Em uma pesquisa da PCAutomotive apresentada por Danila Parnishchev e Artem Ivachev na Black Hat Europe 2024, os pesquisadores detalharam como cibercriminosos podem explorar diversas falhas nas unidades de infoentretenimento para controlar o microfone do veículo, gravar as pessoas e reproduzir as gravações pelo próprio sistema, extrair dados pessoais, rastrear o carro e sua velocidade via GPS integrado, além de roubar a lista de contatos carregada a partir de um dispositivo conectado. No entanto, por algum motivo, isso parece menos invasivo do que, por exemplo, um ataque a um smartphone que permita ao cibercriminoso rastrear o dispositivo, controlar seu microfone e extrair dados e contatos.
A apresentação, que trazia no título "Comprometimento de veículos modernos", pode criar a expectativa de que você está prestes a ver uma demonstração dramática de um carro atacado que, de repente, para ou desvia sob o controle de cibercriminoso. A ideia de atacar um carro evoca uma imagem visual de catástrofe: um perigo para a vida dos ocupantes e de outras pessoas ao redor. Assim, quando o assunto se limita "apenas" à privacidade e aos dados pessoais, a sensação é de alívio. No entanto, isso não significa que as possíveis implicações para a privacidade devam ser subestimadas.
A mecânica de um ataque
Ao conectar um smartphone pela primeira vez ao sistema de infoentretenimento de um carro, geralmente você tem a opção de carregar e sincronizar seus contatos diretamente. Isso permite acessar facilmente os contatos na tela e fazer chamadas sempre que necessário.
Os pesquisadores descobriram que, ao carregar uma lista de contatos modificada, era possível explorar uma vulnerabilidade do sistema e enviar comandos remotamente, utilizando execução remota de código (RCE).
Depois de acessar o sistema, os criminosos podem controlar alguns elementos e extrair dados. As vulnerabilidades descritas pela equipe na conferência afetavam 1,4 milhão de veículos, mas o mais importante é que as 21 falhas foram corrigidas com atualizações de software fornecidas pelos fabricantes envolvidos.
Dito isso, os problemas de privacidade são graves, assim como as possibilidades de exploração. Imagine um parceiro controlador rastreando sua companheira e acessando seus contatos e outros dados, tudo por meio do sistema de infoentretenimento do carro, sem o conhecimento ou consentimento da vítima. Há também o preocupante aspecto do espionagem: é fácil imaginar como esse tipo de ataque poderia ser explorado para vigilância e coleta de informações em larga escala.
Abordar a evolução com cautela
Títulos como o da apresentação, assim como de outras semelhantes, podem inadvertidamente induzir ao erro e até gerar desconfiança em relação às inovações que deveríamos estar adotando.
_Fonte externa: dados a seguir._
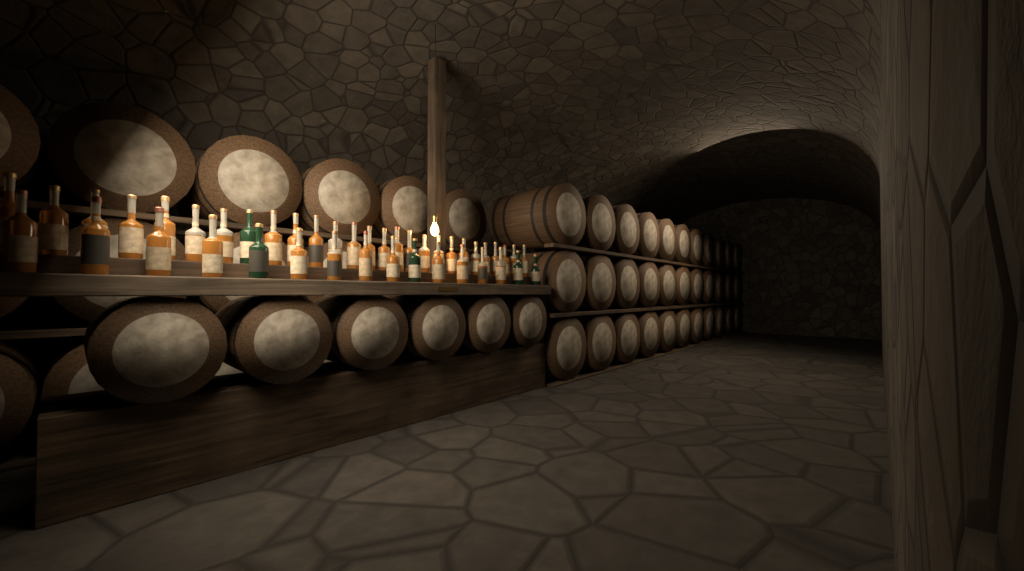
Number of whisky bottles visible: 43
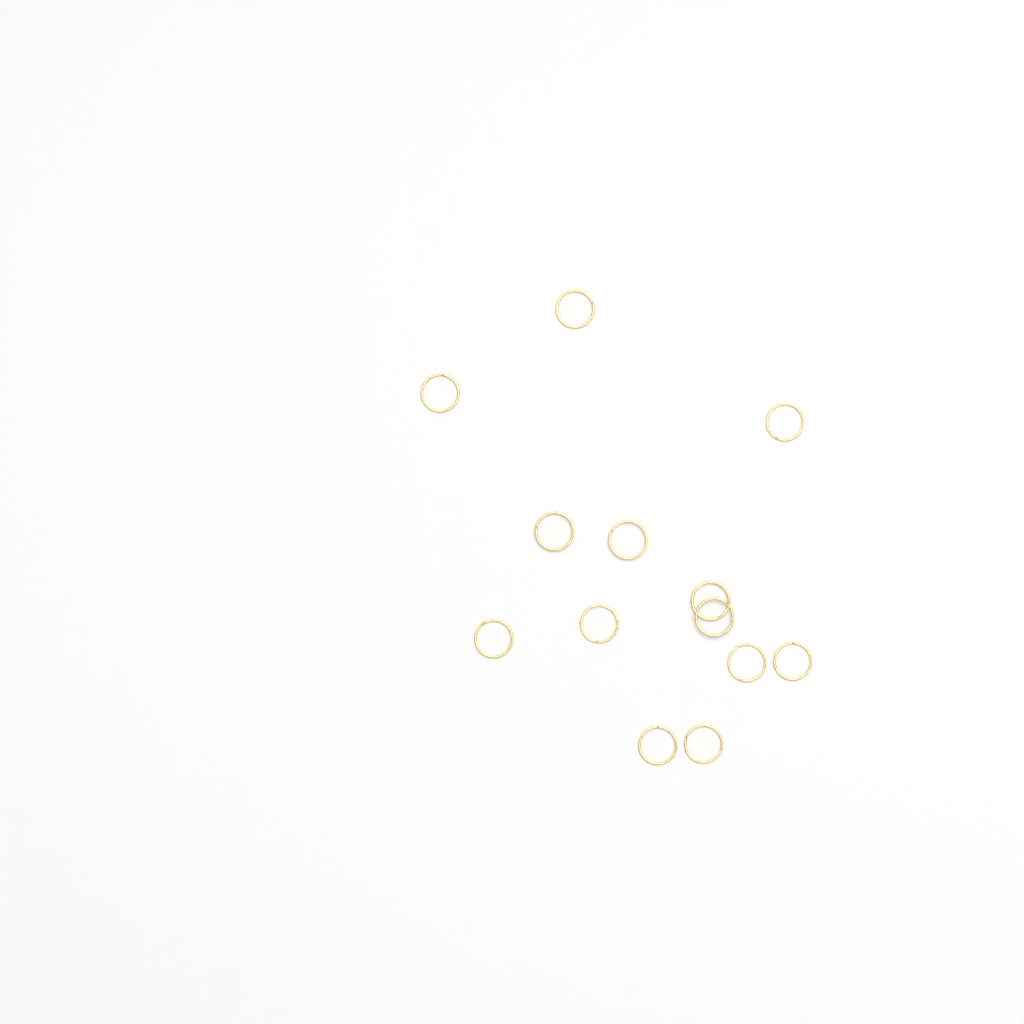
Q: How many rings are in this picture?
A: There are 13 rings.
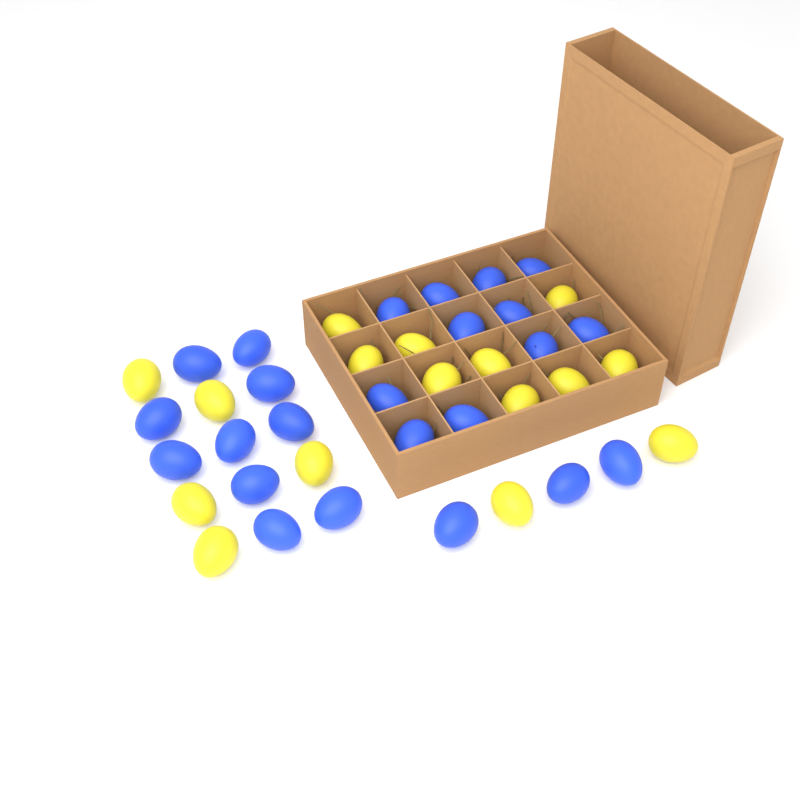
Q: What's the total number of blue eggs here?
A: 24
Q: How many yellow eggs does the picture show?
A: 16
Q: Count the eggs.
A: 40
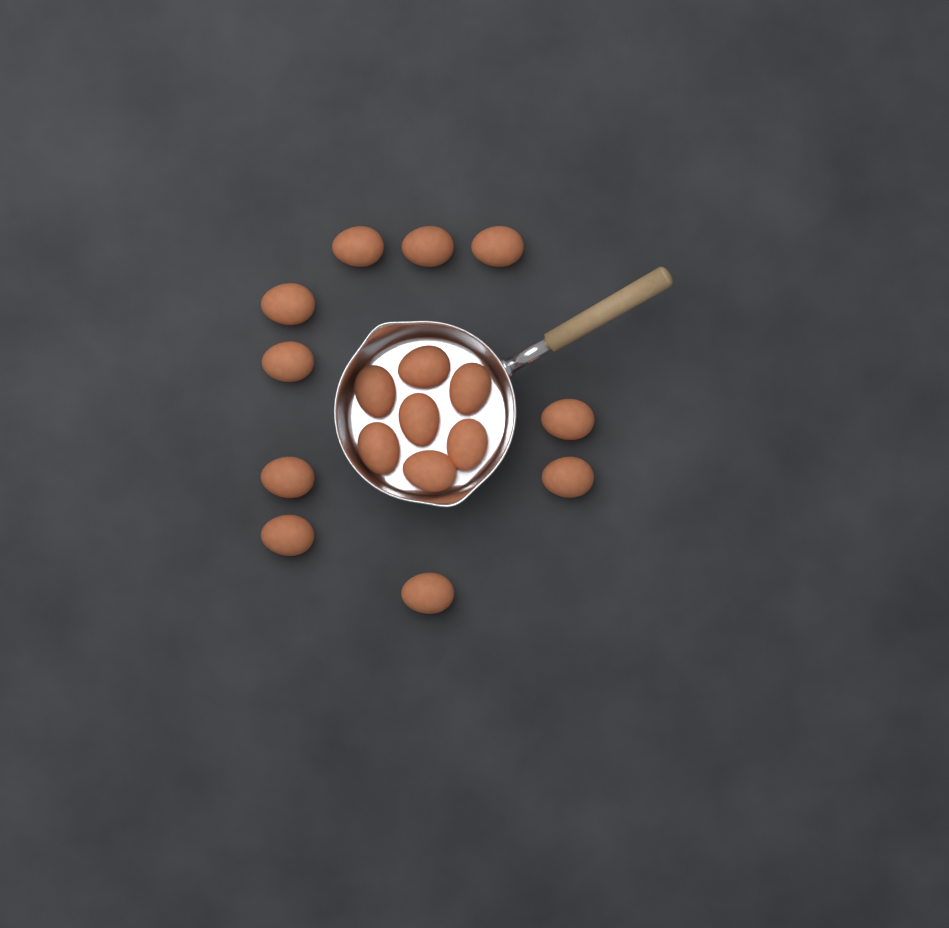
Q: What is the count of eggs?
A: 17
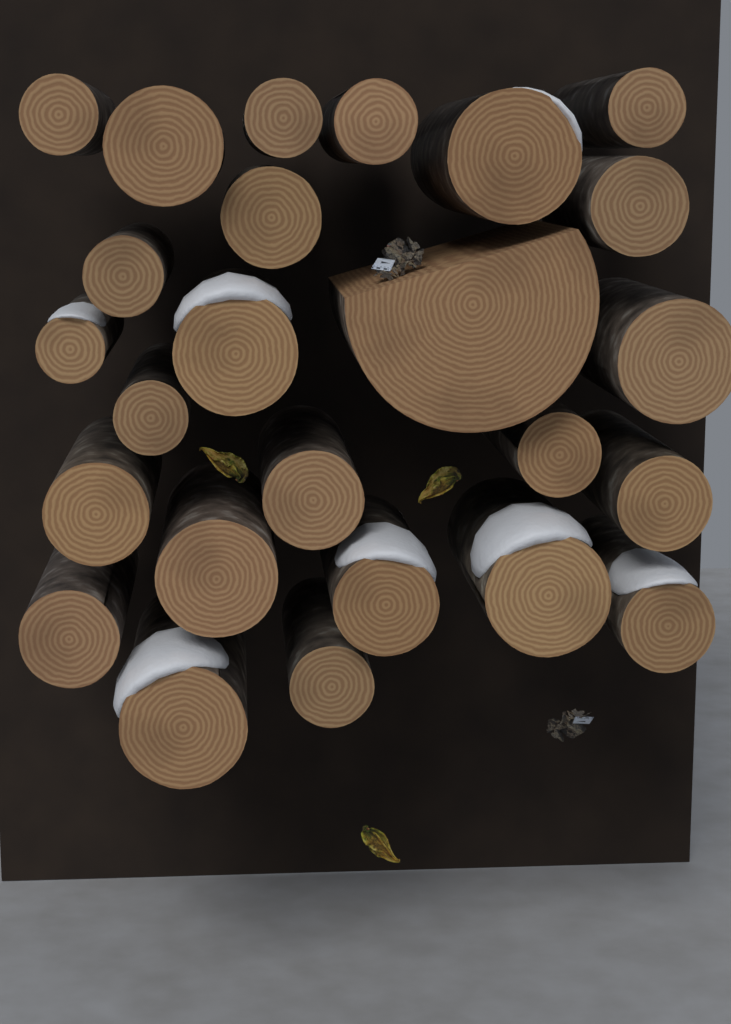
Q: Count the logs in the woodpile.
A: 25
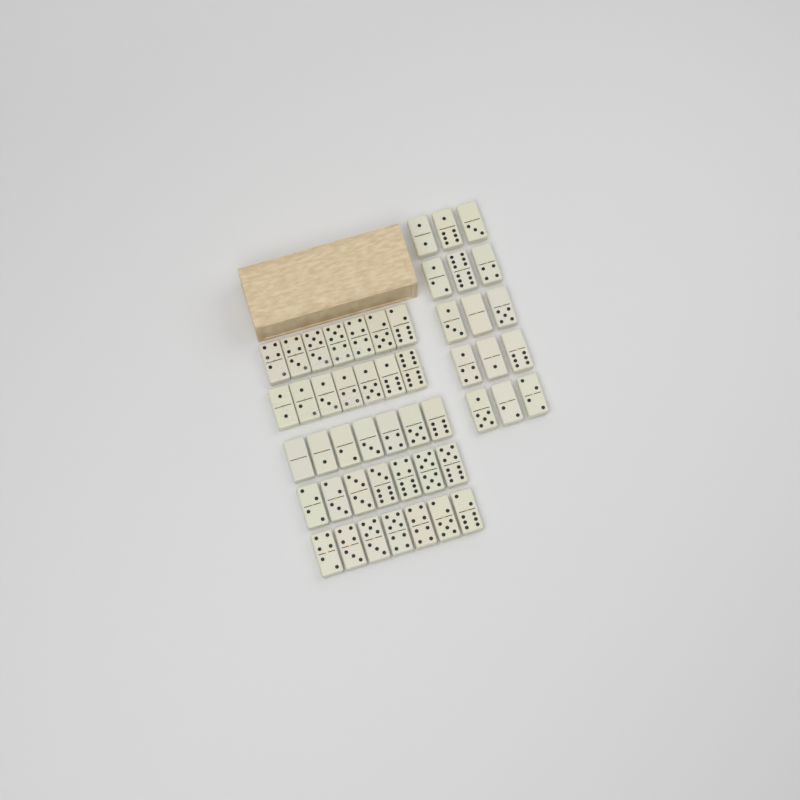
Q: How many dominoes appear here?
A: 50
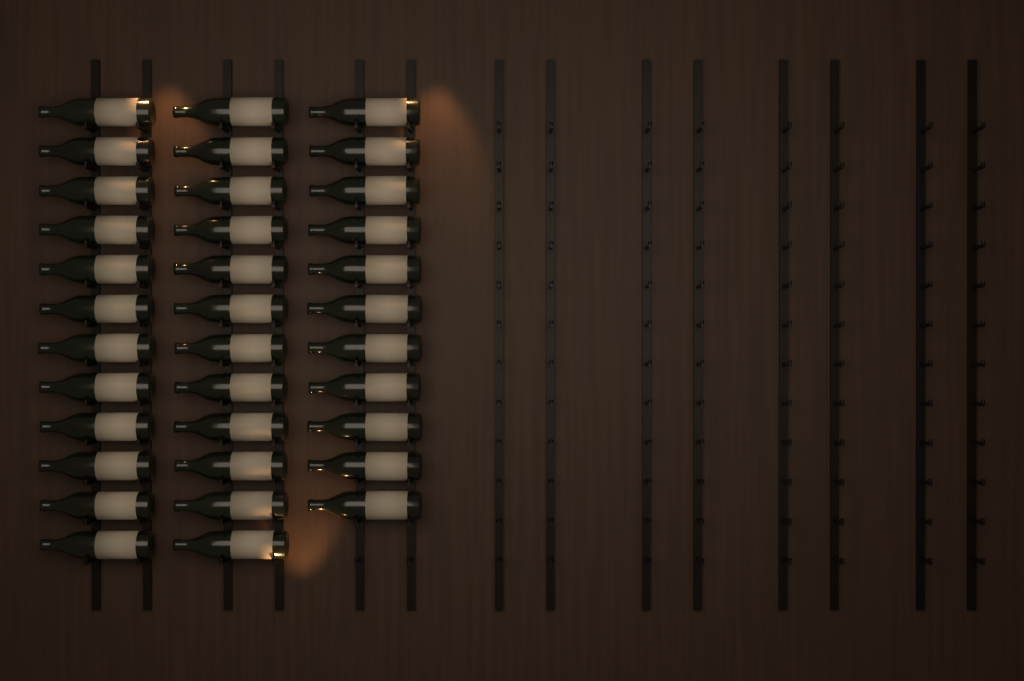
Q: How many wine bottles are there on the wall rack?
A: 35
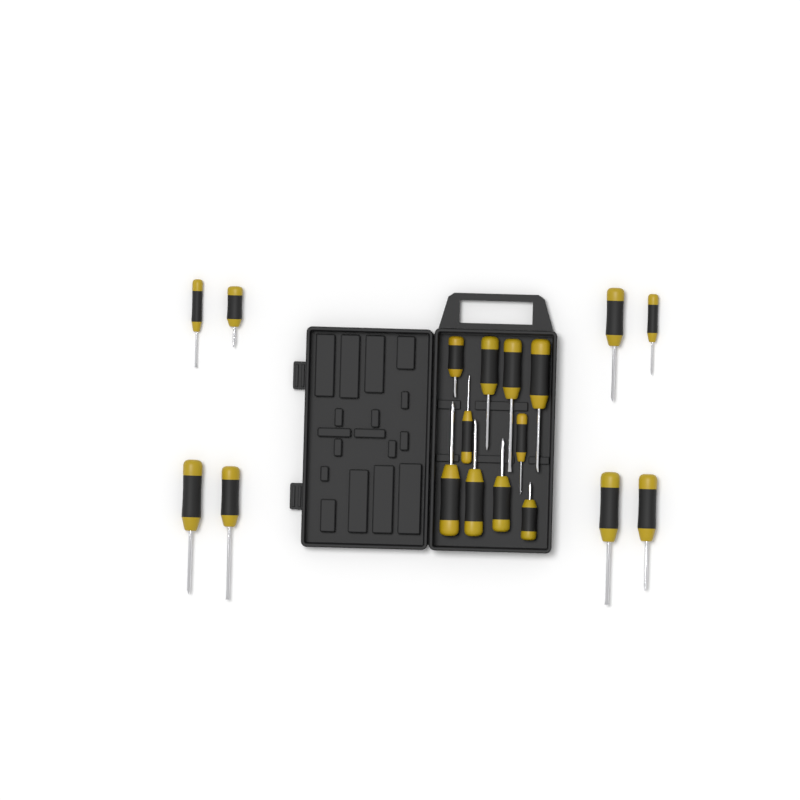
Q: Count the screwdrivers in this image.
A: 18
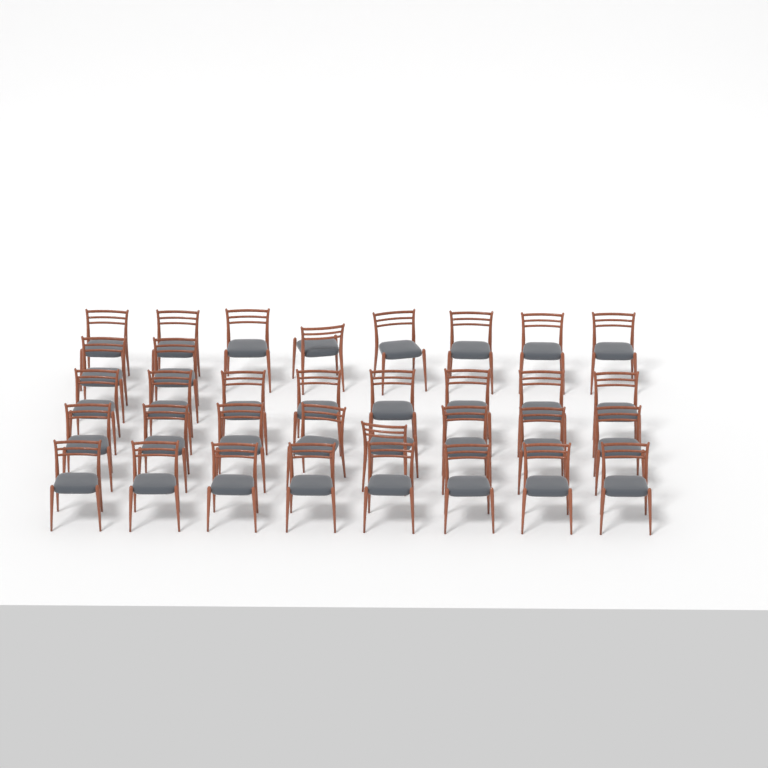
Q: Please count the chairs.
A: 34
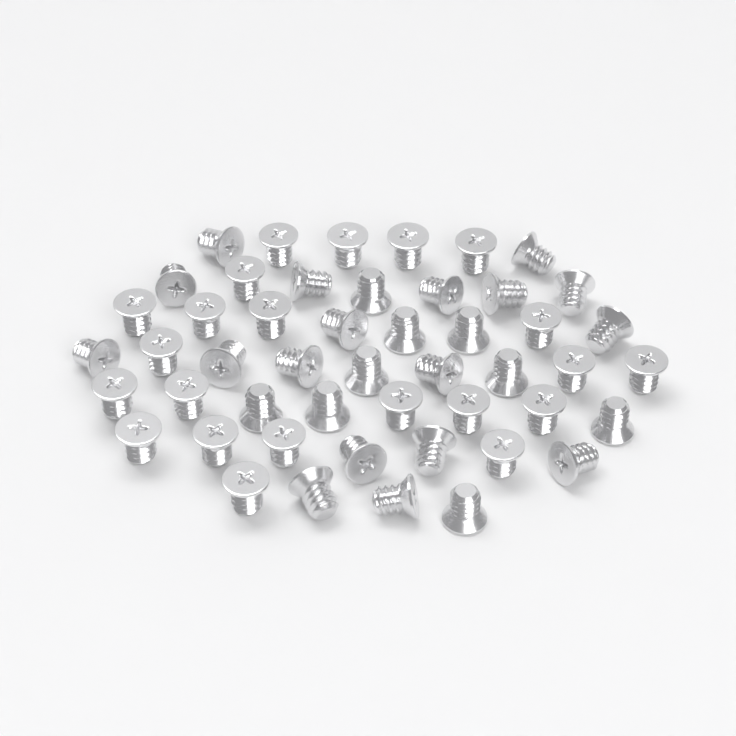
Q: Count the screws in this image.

A indústria automobilística está em plena transformação, e representações exageradas dos riscos podem acabar minando a confiança do público nessas novas tecnologias.
Por exemplo, recentemente tive a experiência de andar em um táxi sem motorista da Waymo em Phoenix, Estados Unidos. Você solicita o carro por meio de um aplicativo, ele para, você entra e, uma vez confortável, aperta o botão para iniciar a viagem: Fui de um hotel até o aeroporto. Fiz o obrigatório e gravei um breve vídeo para compartilhar com amigos e familiares. A resposta comum foi: "Nunca, para mim não. Você se sentiu seguro?"
Tenho certeza de que um psicólogo poderia explicar esses sentimentos em detalhes; para mim, no entanto, trata-se de confiar em um processo regulatório, na avaliação de riscos e nos talentosos engenheiros que o desenvolveram. Os carros da Waymo não são protótipos improvisados; eles foram testados, examinados por reguladores e defensores da segurança, e as seguradoras decidiram que o risco é aceitável, o que não é pouca coisa.
Quando me perguntarem sobre as apresentações que assisti no Black Hat Europe deste ano, não direi que "alguém demonstrou como atacar um veículo". Serei mais preciso e explicarei que "alguém demonstrou como comprometer o sistema de infoentretenimento de um veículo".
Essa distinção é importante. Não devemos incutir medo da tecnologia, mas sim abraçar sua evolução. As falhas e as correções subsequentes fazem parte dessa evolução, e devemos abordar a mudança com um senso de abertura, mas também, admito, com certa cautela.